IHRE AUFGABEN:
#1 Geben Sie den Abschnitt des Textes über die Journalistenausbildung, der mit den Worten „Kill you idols: Warum“ einsetzt und mit „gerade im Journalismus.“ schließt, erneut wieder und ersetzen Sie darin „Volontariat“ durch „Praktikum“.
#2 Beantworten Sie anhand des Textes über die Journalistenausbildung folgende Fragen:
(a) Wohin geht man nach einem beliebigen Studium?
(b) Welche Bereiche der Gesellschaft funktionieren nach dem Prinzip, von der Erfahrung der Alten zu profitieren?
(c) Als was wird die digitale Transformation bezeichnet?
#3 Führen Sie den Text über die Journalistenausbildung von der Stelle an weiter, an der er endet.

VORLIEGENDER TEXT:
__________________________________________________
Journalismus: Weitergabe bestehender Routinen oder Disruption in der Ausbidung?

Kill you idols: Warum die heutige Journalistenausbildung in der digitalen Transformation versagt

In Deutschland werden Journalisten meistens on the job ausgebildet. Nach einem beliebigen Studium geht man in ein Volontariat oder auf eine Journalistenschule. Hier erklären verdiente Kollegen dem Nachwuchs, wie man Journalismus macht. Oder besser – wie man ihn früher gemacht hat. Und das ist das Problem: Die berufspraktische Ausbildung verstärkt bestehende Routinen. Was aber in der digitalisierten Gesellschaft gebraucht wird, sind neue, disruptive Ansätze. Auch und gerade im Journalismus.

Von der Erfahrung der Alten profitieren: So funktionieren viele Bereiche der Gesellschaft: Erziehung, Religion, Philosophie, letztlich auch Politik. Doch wir müssen zur Kenntnis nehmen: Die Weitergabe von Erfahrungen (lessons learned) verfestigt bestehende Routinen. Das ist oft sehr gut. Das ist in Zeiten des Umbruchs aber nicht hilfreich. Und die digitale Transformation ist eine dauerhafte Umbruchphase, die noch über Jahrzehnte überraschende Entwicklungen provozieren wird.
__________________________________________________
AUSGANGSDATEN:
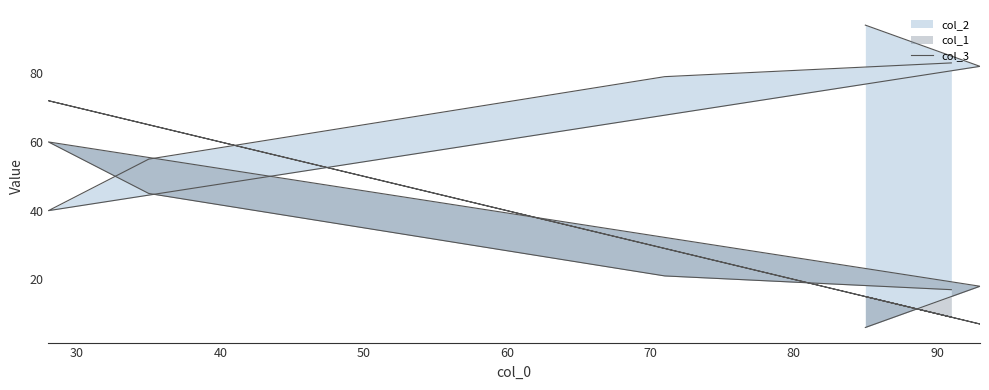

Does the chart display data point markers on the line(s)?

No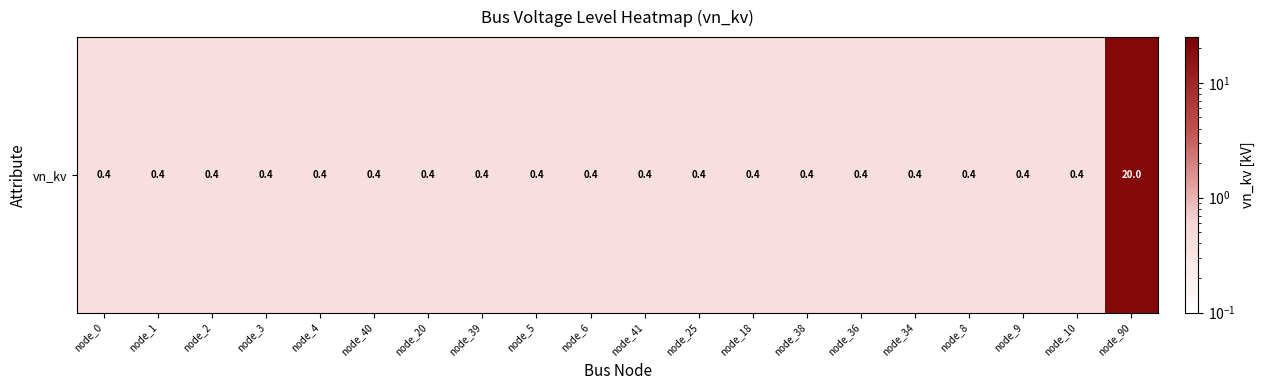

Rank the categories by value from highest to lowest.

node_90, node_0, node_1, node_2, node_3, node_4, node_40, node_20, node_39, node_5, node_6, node_41, node_25, node_18, node_38, node_36, node_34, node_8, node_9, node_10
__________________________________________________
NUMMERIERTE ANTWORTEN:
#1
Kill you idols: Warum die heutige Journalistenausbildung in der digitalen Transformation versagt

In Deutschland werden Journalisten meistens on the job ausgebildet. Nach einem beliebigen Studium geht man in ein Praktikum oder auf eine Journalistenschule. Hier erklären verdiente Kollegen dem Nachwuchs, wie man Journalismus macht. Oder besser – wie man ihn früher gemacht hat. Und das ist das Problem: Die berufspraktische Ausbildung verstärkt bestehende Routinen. Was aber in der digitalisierten Gesellschaft gebraucht wird, sind neue, disruptive Ansätze. Auch und gerade im Journalismus.

#2
(a) In ein Volontariat oder auf eine Journalistenschule.
(b) Erziehung, Religion, Philosophie und letztlich auch Politik.
(c) Als dauerhafte Umbruchphase, die noch über Jahrzehnte überraschende Entwicklungen provozieren wird.

#3
Das wissend, muss man in Frage stellen, ob die Weitergabe individuell erworbener Erfahrung in der Ausbildung junger Journalisten sinnvoll ist.

Journalismus ist essenziell für die Demokratie und journalistische Methoden sind mittlerweile im Sinne von Content Marketing Strategien und aktivem Reputationsmanagement ein wichtiger Teil, um die Kommunikation von Organisationen mit ihren Stakeholdern umzusetzen.

Gleichzeitig orientiert sich die journalistische Ausbildung in vielen Bereichen an Kriterien und Rezepten, die in einem ökonomischen, sozialen und technischen Kontext entstanden sind, der obsolet ist.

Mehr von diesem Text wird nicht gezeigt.